The former Test vice-captain then went on to accuse the panel of wanting to administer a ‘public lynching’, re-affirming his position regarding the wellbeing of his family.

“It appears the panel has given no more than passing consideration to issues of player welfare and the interests of Australian cricket and is instead determined to conduct a public lynching,” he added.

“Regrettably, I have no practical alternative at this point in time but to withdraw my application. I am not prepared to subject my family or my teammates to further trauma and disruption by accepting a departure from the way in which my application should be dealt with pursuant to the Code of Conduct.

“Some things are more important than cricket.”

Warner’s wife – former Ironwoman and surf life saver Candice Warner – has also spoken following the statement.

“It is an intense statement because it’s been incredibly intense … not just (the past) 12 months, but since March 2018,” Warner said on Triple M’s Summer Breakfast show

“We live it day to day. That pain doesn’t go away. It’s still raw.

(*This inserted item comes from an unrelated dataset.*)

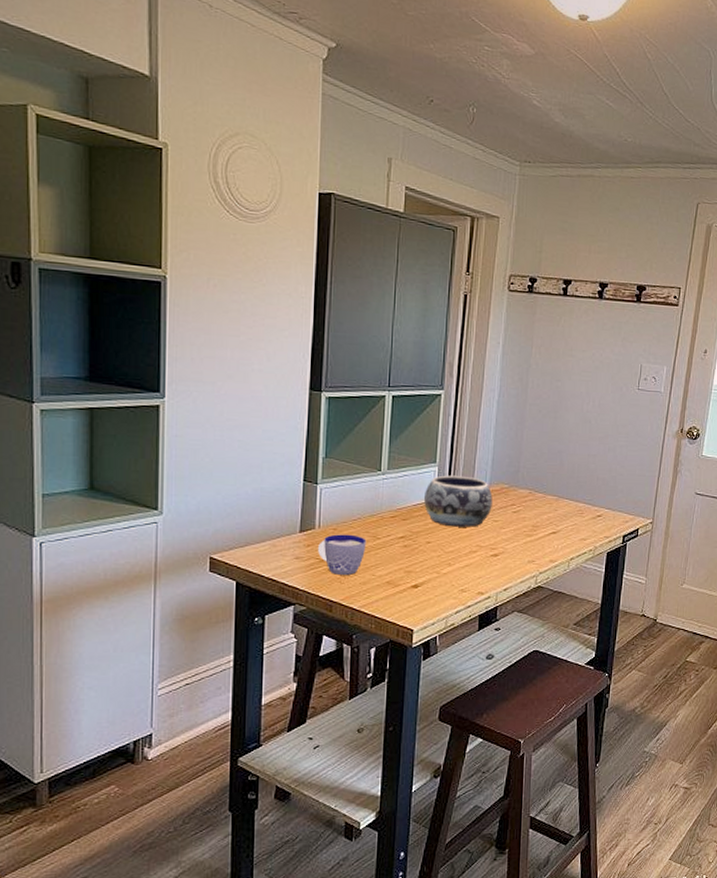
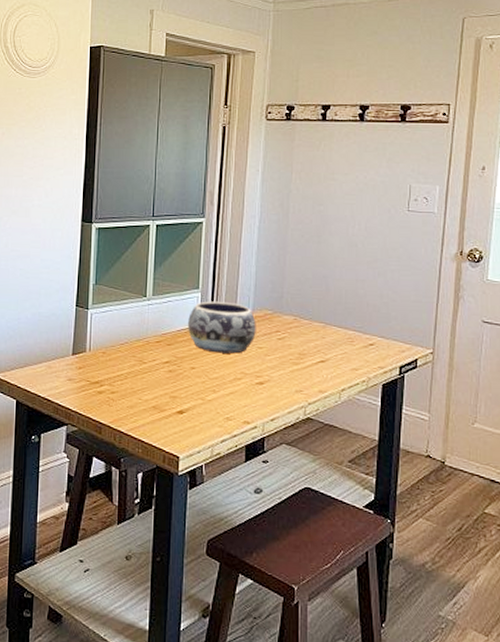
cup: present [318,534,367,575] -> none [89,357,133,398]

“We go to the cricket so often watching David play and there’s always people yelling things out.”

Warner was audibly emotional in her response, choking up when mentioning the impacts the scrutiny has had on her children.

“The fact that my daughters have to cop abuse because of incidents that have happened in the past is just not fair,” she added.

“My husband David always puts family first. He’s fiercely protective of myself and the three girls. 

“Cricket is not everything. Cricket is what he does but it does not define him and the person that he is.”

Whilst David Warner did not share in his statement whether he would retire from cricket, the 36-year-old did drop a major hint regarding his future in November.

A fixture of the Australian lineup for over a decade, Warner has scored over 7800 runs and 24 centuries for his country.

However, in an interview with Triple M following Australia’s T20 World Cup exit, the batter admitted his time in the Test team will potentially come to the end in the next 12 months, likely following the 2023 Ashes series in England. 

“Test cricket will probably be the first one to fall off…because that’s how it will pan out,” he said.

“The T20 World Cup is in 2024, [ODI] World Cup next year. Potentially it could be my last 12 months in Test cricket.

“But I love the white-ball game, it’s amazing…T20 cricket – I love the game. I will be looking to get to 2024.

“For all those people saying I am past it and a lot of those old people are past it, look out. Be careful what you wish for.”